Ash lets Brandy (Arielle Carver-O'Neill) stay in his house, who is still haunted by her mother's death. Pablo (Ray Santiago) is informed by Dalton (Lindsay Farris) that the Knights of Sumeria are a group that protects the world from the Deadites, having served for centuries and believing that Ash would be the one to defeat evil. Ash then drives Brandy to school, hoping to start a bond between them. Still mourning, Brandy visits the school's guidance counselor, Ms. Prevett, who is actually Ruby. She tells her about Ash as her father, surprising Ruby and making her see that she cannot trust him.

Pablo is haunted by hallucinations just as more passages keep etching on his skin. During an hallucination, he is visited by a spirit that informs him that he must become El Brujo as evil is taking over his body. He is approached by Kelly (Dana DeLorenzo) and Dalton, with the latter noting the writing on his skin. After he leaves, Dalton expresses that something bad will happen and that he must be killed if it is necessary. She questions Pablo and reaffirms her concerns, but Pablo states he is completely fine.

Due to a comment by Kelly, Ash visits a sperm bank to see if someone used his sperm. Staring at the pornographic magazines, he decides to make a donation. However, the Kandarian Demon enters the bank and possesses a clerk and causes a woman from Ash's magazine to attack him.
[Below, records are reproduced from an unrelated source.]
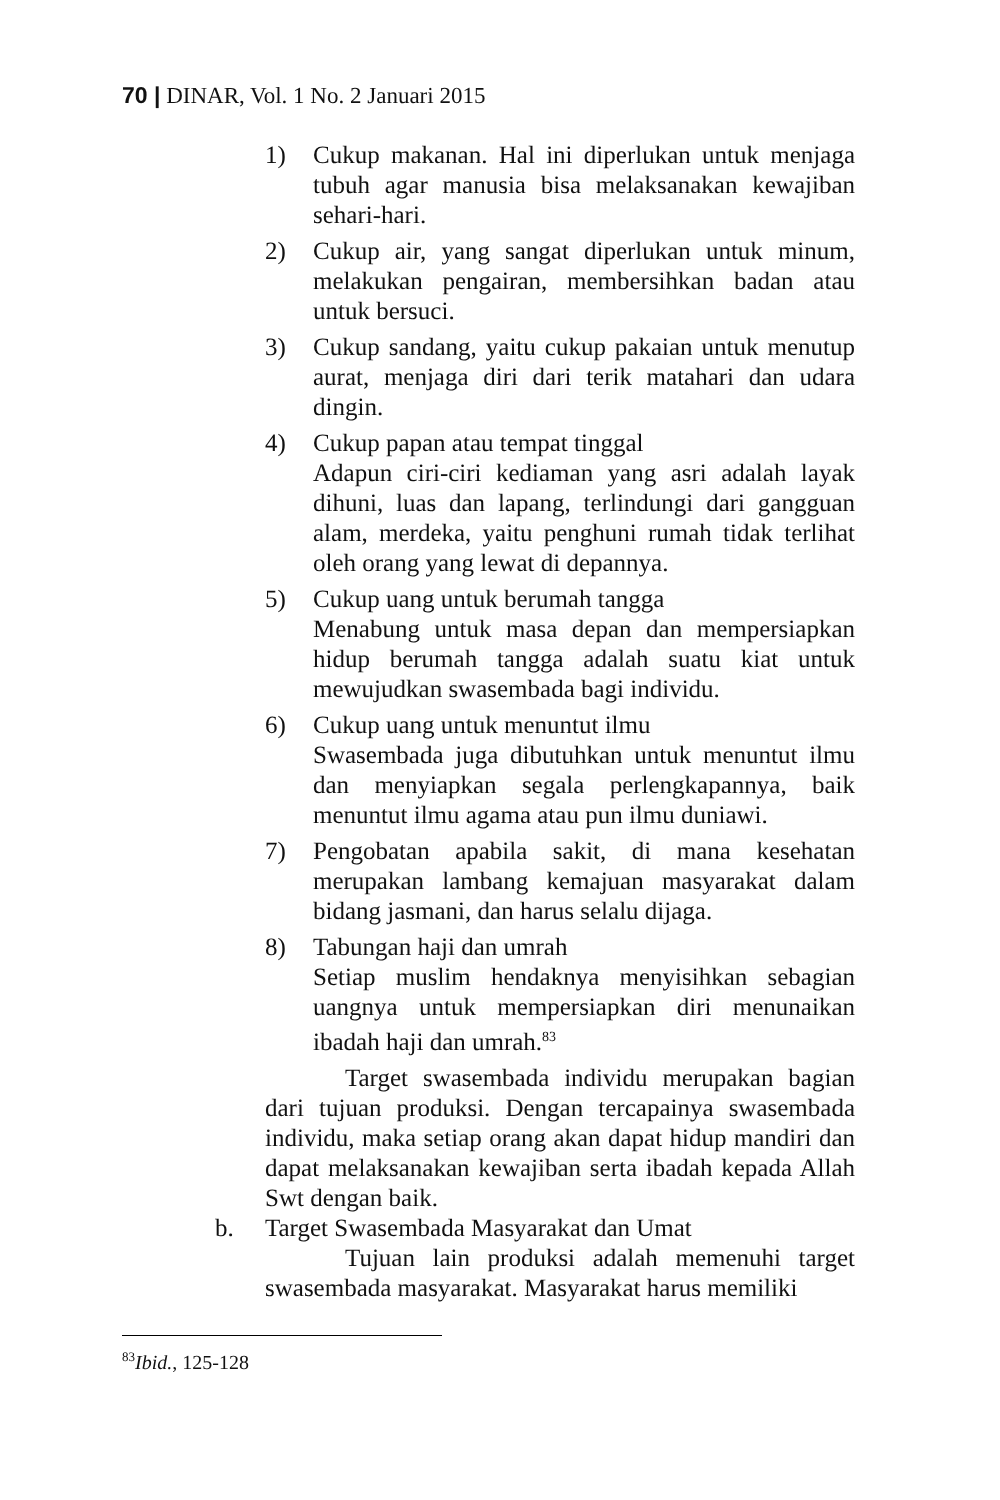70 | DINAR, Vol. 1 No. 2 Januari 2015
1) Cukup makanan. Hal ini diperlukan untuk menjaga tubuh agar manusia bisa melaksanakan kewajiban sehari-hari.
2) Cukup air, yang sangat diperlukan untuk minum, melakukan pengairan, membersihkan badan atau untuk bersuci.
3) Cukup sandang, yaitu cukup pakaian untuk menutup aurat, menjaga diri dari terik matahari dan udara dingin.
4) Cukup papan atau tempat tinggal
Adapun ciri-ciri kediaman yang asri adalah layak dihuni, luas dan lapang, terlindungi dari gangguan alam, merdeka, yaitu penghuni rumah tidak terlihat oleh orang yang lewat di depannya.
5) Cukup uang untuk berumah tangga
Menabung untuk masa depan dan mempersiapkan hidup berumah tangga adalah suatu kiat untuk mewujudkan swasembada bagi individu.
6) Cukup uang untuk menuntut ilmu
Swasembada juga dibutuhkan untuk menuntut ilmu dan menyiapkan segala perlengkapannya, baik menuntut ilmu agama atau pun ilmu duniawi.
7) Pengobatan apabila sakit, di mana kesehatan merupakan lambang kemajuan masyarakat dalam bidang jasmani, dan harus selalu dijaga.
8) Tabungan haji dan umrah
Setiap muslim hendaknya menyisihkan sebagian uangnya untuk mempersiapkan diri menunaikan ibadah haji dan umrah.<sup>83</sup>
Target swasembada individu merupakan bagian dari tujuan produksi. Dengan tercapainya swasembada individu, maka setiap orang akan dapat hidup mandiri dan dapat melaksanakan kewajiban serta ibadah kepada Allah Swt dengan baik.
b. Target Swasembada Masyarakat dan Umat
Tujuan lain produksi adalah memenuhi target swasembada masyarakat. Masyarakat harus memiliki
<sup>83</sup> Ibid., 125-128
Ash fights the Deadite, eventually killing it with a nitrogen tank. He returns to Kelly and Pablo, concluding that he now must protect Brandy. That night, Ruby visits Natalie at an attic, also feeding her baby with the man's body parts. Ruby states that she is giving her baby strength to eventually grow and kill Ash.

==Production==
===Development===
The episode was written by co-executive producer Rob Fresco, and directed by Mark Beesley. It was Fresco's first writing credit, and Beesley's fourth directorial credit.

==Reception==
===Viewers===
In its original American broadcast, "Booth Three" was seen by an estimated 0.171 million household viewers and gained a 0.07 ratings share among adults aged 18–49, according to Nielsen Media Research. This means that 0.07 percent of all households with televisions watched the episode. This was a 24% decrease in viewership from the previous episode, which was watched by 0.225 million viewers with a 0.10 in the 18-49 demographics.

===Critical reviews===
"Booth Three" received extremely positive reviews from critics. Michael Roffman of The A.V. Club gave the episode an "A–" grade and wrote, "So, it was only a matter of time that Ash would face sperm, but here's the thing: The genius of the scene isn't in the idea, but in the execution. At this point, Ash Vs. Evil Dead is so goddamn self aware that these adrenalized moments are too easy to fumble, and director Mark Beesley and writer Rob Fresco dance towards the end zone with 'Booth Three.' It's how they paint Ash not only as a regular of the Elk Grove Cryo Bank, but a legend."

Stephen Harber of Den of Geek gave the episode a perfect 5 star rating out of 5 and wrote, "'Booth Three' is an impressive follow-up to a fast and fun season premiere. It maintains the same manic sense of glee that pervaded throughout 'Family,' but it quickly gets serious about its mythology in a way Ash vs Evil Dead has never done before, giving us actual, honest-to-goodness exposition about what exactly the forces of Evil itself are up to. And it's not half-assed like it used to be, either."

Steve Ford of TV Fanatic gave the episode a 4.5 star rating out of 5 and wrote, "Ash vs Evil Dead continues to push the envelope, and at only the second episode, we're just getting started." Bryan Kristopowitz of 411Mania gave the episode an 8 out of 10 rating and wrote, "Booth Three has a shaky start, but once we see the Ghostbeaters trying to figure out what to do next the episode kicks it into high gear and is entertaining as hell. The sperm bank brawl may not be as gory as previous slapstick Ash vs. Evil Dead brawls, but it sure is gross as fuck."